For the Work Break: I always love a good non-fiction book to inspire and motivate me when I have more time to reflect during the summer months, and The Art of Gathering: Why We Meet and Why it Matters fits the bill. A conflict resolution mediator by trade, author Priya Parker observes that although human beings make great efforts to gather on a regular basis, whether it be via a work meeting, a family dinner or a coffee date with a friend, “much of the time we spend gathering is highly disappointing,” she writes. Parker analyzes a wide array of get-togethers—from a boardroom meeting to a flash-mob party—to investigate the ways that we can make ours more fulfilling and productive.
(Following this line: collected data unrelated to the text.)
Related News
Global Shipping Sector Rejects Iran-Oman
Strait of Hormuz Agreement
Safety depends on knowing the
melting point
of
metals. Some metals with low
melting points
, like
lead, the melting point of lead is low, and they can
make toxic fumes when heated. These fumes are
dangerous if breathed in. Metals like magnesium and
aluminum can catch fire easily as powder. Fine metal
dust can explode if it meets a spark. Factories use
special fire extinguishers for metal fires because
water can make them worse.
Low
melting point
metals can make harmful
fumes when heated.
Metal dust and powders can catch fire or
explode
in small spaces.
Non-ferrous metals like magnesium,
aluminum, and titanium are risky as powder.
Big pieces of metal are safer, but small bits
After reading, you’ll likely never arrange, or attend, a work meeting, or a backyard barbecue, the same way again.

For the Cottage: By the campfire, in your sweatpants on the sofa, or in bed, a book written by an author as epic as The English Patient's Michael Ondaatje deserves the time and space away from city life to focus on it. The author enthralls with this dramatic World War II tale which begins after the end of the war in 1945. In it, fourteen-year-old Nathaniel and his older sister are left in London in the care of a mysterious man, Moth, as their parents set off to Singapore. At first, the teens wonder whether Moth is a criminal, but over time they grow to trust him and his offbeat and protective clan of friends. After months without contact, the teens' mother returns—but she is without their father, or an explanation about his disappearance. Told twelve years later in Ondaatje’s brilliant and alluring style, Warlight is the story of Nathaniel’s attempt, through his own imagination and recollections, to piece together the answers to the questions that have haunted him for much of his young adult life.